As the beginning of another Six Nations Championship looms, Irish rugby is in danger of a prolonged period of stagnation unless younger players such as Ulster's Luke Marshall and Craig Gilroy are given their chance on the international stage.
That is the opinion of noted commentator George Hook.
Hook, the voice of rugby on RTE and a former head coach of Connacht, London Irish and the United States national team, has warned the IRFU that an overly cautious approach to player selection could greatly impinge on the future of the game in Ireland.
Speaking during a visit to Belfast on behalf of the IRFU Charitable Fund, Hook said: “Sometimes you have to be prepared to only win eventually.
“At the minute we're trying to carry on winning when we should be prepared to lose now in order to win in the future.
“We need to accept that we must call time on a few players in the squad, otherwise at what point does a young player get given an opportunity for Ireland?
“I remember a team going to Twickenham in 1962 with nine new caps and getting hammered by maybe 50 points to three.
“But among those new caps turned out to be Willie John McBride and Ray McLoughlin and that's what you have to do sometimes in international rugby.”
Declan Kidney's 39-man extended squad for the Six Nations was announced last week and, despite the presence of a number of young and uncapped players, veterans such as Brian O'Driscoll, Gordon D'Arcy, Donnacha Ryan, Rory Best and perhaps even Donnacha O'Callaghan will all still be heavily relied upon to make significant contributions to the Irish cause.
The side were deprived of the services of a host of experienced players for November's Autumn International series that saw a dispiriting defeat to South Africa but victories followed against Argentina at the Aviva and Fiji in an uncapped international at Thomond Park.
In those pair of triumphs the inexperienced players made quite an impact, with Ulster's Craig Gilroy grabbing all the headlines following a hat-trick against Fiji and a try against the Pumas on his full international debut.
However, with the exception of the stricken Tommy Bowe, Stephen Ferris and Paul O'Connell, Ireland's front-line players are set to return to the fold when the starting XV is named for Saturday’s clash against Wales at the Millennium Stadium.
That will likely mean little playing time for the emerging starlets who impressed back in November, a step that Hook feels will be a backwards one.
“Look at how Gilroy opened up Argentina and where was he before that?,” he said.
“Once again, it will be Gordon D'Arcy at centre when it should be Luke Marshall, who I think is a gorgeous player. We need to give these young kids a chance.
Marshall is absent from the initial squad due to the finger injury that kept him out of Ulster's two previous squads but is thought to be nearing fitness and would be available for a call-up as the competition progresses.

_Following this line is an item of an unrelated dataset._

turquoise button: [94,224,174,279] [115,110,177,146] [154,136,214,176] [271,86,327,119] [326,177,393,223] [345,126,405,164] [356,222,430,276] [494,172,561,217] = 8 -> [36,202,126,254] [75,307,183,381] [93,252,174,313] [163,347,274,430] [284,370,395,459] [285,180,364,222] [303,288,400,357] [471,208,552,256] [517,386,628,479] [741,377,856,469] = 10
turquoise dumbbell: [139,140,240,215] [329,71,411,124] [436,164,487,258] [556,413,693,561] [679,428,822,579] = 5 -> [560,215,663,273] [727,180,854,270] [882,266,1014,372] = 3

Following the comprehensive victory over Argentina in November, a win that crucially maintained Ireland's standing as one of the world's top eight sides for the 2015 World Cup draw, Declan Kidney's men have been installed as third favourites for the Six Nations but Hook feels too much confidence has been gleaned from the triumph over the tiring South Americans.
“Argentina were at the tail end of the season and that win has been used to monumentally paper over cracks,” he claimed.
“This is one of the best scrummaging teams in world rugby and yet they just handed it to us.
“There's still huge problems in the pack and very little has been done to fix the problems we saw at Twickenham last year.
“How can we have a set of hookers who can't throw the ball into the line-out?”
Despite the return from injury of Sean O'Brien, the European Player ofthe Year in 2011, and Chris Henry's stellar form for Ulster, Hook adds: “This is the nation that produced Nigel Carr and Keith Gleeson yet we continue to play without an openside flanker.
“We can't expect to win without a number seven.”
With such perceived failings in mind, Hook opines that Ireland may struggle throughout the championship, an eventuality that could spell the end of Kidney's five-year tenure as Ireland head coach.
The former IRB Coach of the Year recipient is one of Ireland's most successful leaders, having won the Heineken Cup twice with Munster before guiding Ireland to long-awaited Grand Slam glory in the 2009 Six Nations.
However, his contract runs only until the end of this season and Hook feels the players may respond positively to the replacing of their decorated coach.
“Barring a dramatic championship that I really don't see happening, I can't imagine Declan going beyond the Six Nations,” he said.
“There are clear indications that the players are tired of his methods which is just something that happens.
“You can see from the Heineken Cup how strong France and England will be if their players turn up and, even though Scotland couldn't beat the skin off a custard and I don't know what's wrong with Wales, I think the Italy game will be very difficult as well.
“The decision to bring them into the Pro12 was inspired and they are getting better year on year so it certainly won't be a guaranteed win like people think.”
Ireland begin their Six Nations with a visit to Wales on Saturday and will also make trips to Rome and Edinburgh while playing host to England and France.
With speculation mounting that retirements are possible after the Lions tour to Australia this summer, most notably that of O'Driscoll, many have said that this could be the last roll of the dice for Ireland's so-called ‘Golden Generation'.
If Hook is to be believed, we may have to watch them bow out not with a bang but an ill-fitting whimper.